Dibbs got county permission this year to remove up to 2.5-million cubic yards of dirt from 320 acres he owns on the north side of Lutz-Lake Fern Road, just west of the Suncoast Parkway.
Now Dibbs is asking the county to allow trucks from his site to go west on Lutz-Lake Fern Road to Gunn Highway.
He also wants the county to remove the limits on which projects he can provide with dirt.
When a new interchange onto the parkway opens in August, his trucks will be able to get onto the parkway and haul dirt to any construction project in the county.
Until then, they can only provide dirt for the interchange itself, the construction of Steinbrenner High School and the future widening of Lutz-Lake Fern Road to N Dale Mabry Highway.
Dibbs, however, also wants to supply dirt for upcoming work on Race Track Road.
Using his property, he contends, will save dump trucks a trip to a pit in Dade City, which would require an 80-mile round trip and another 77,000 gallons of diesel fuel.
The longer trip also would mean more air pollution and truck traffic on Hillsborough roads.
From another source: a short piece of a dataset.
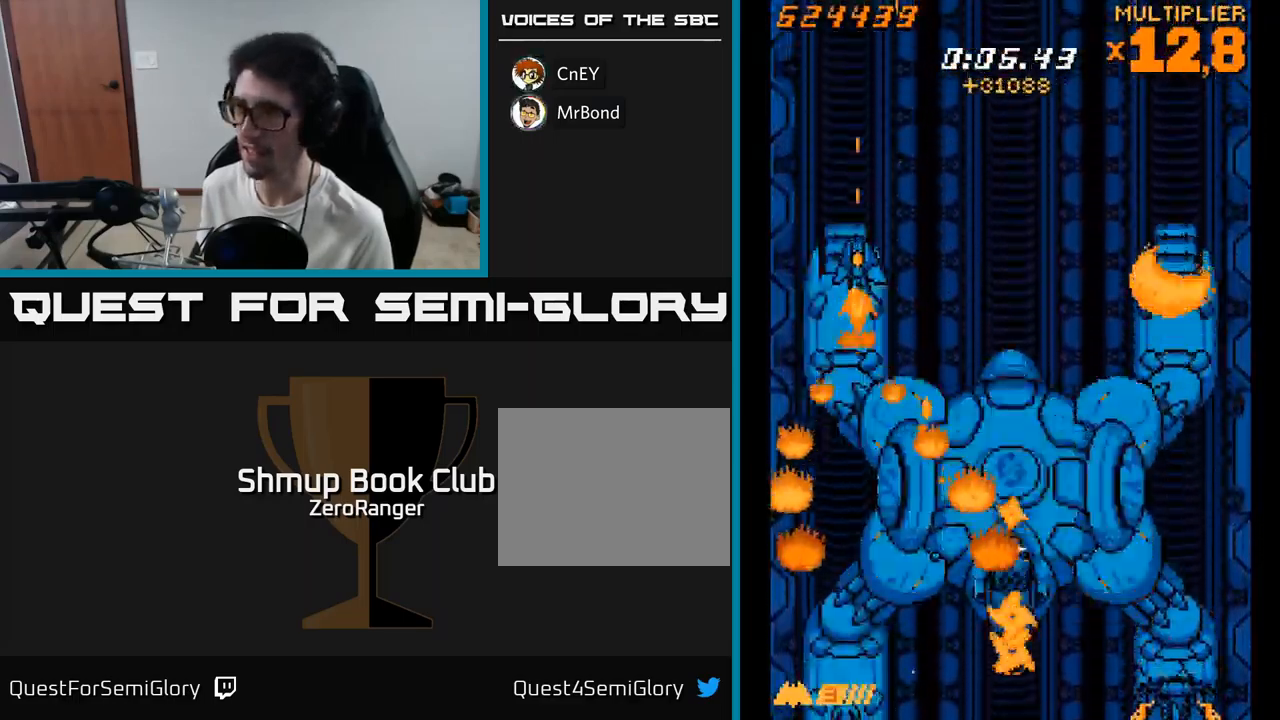
Gameplay with a controller (Xbox layout); each line is a JSON object with the inputs held at the frame after it. "events" lists button and stick changes between this image and that frame as [ms after this image, input, new state], when the widget could be followed in between. Not read: left_stick.
{"buttons": ["X"], "right_stick": "center", "events": [[317, "DPAD_LEFT", "down"], [367, "DPAD_LEFT", "up"]]}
"There is a considerable environmental difference between a 26-mile trip and an 80-mile trip," said Steve Allison, a consultant for Dibbs.
But residents of Keystone, Odessa and the Pasco County subdivision immediately north of Dibbs' property oppose the idea of putting more trucks on Lutz-Lake Fern or Gunn.
The county's staff likewise does not support Dibbs' request. County planner Brian Grady said the conditions were put in place to protect the area from repeated truck traffic on Lutz-Lake Fern, which is inadequate for handling heavy truck loads.
County officials plan to hold another hearing next month focusing on how the county's truck route plan affects Dibbs' request.
They scheduled that hearing because opponents had not seen a letter from a county official on the issue that Dibbs' representatives submitted Tuesday night.
After the public hearing is closed, zoning hearing master Steve Luce will decide whether to allow the changes.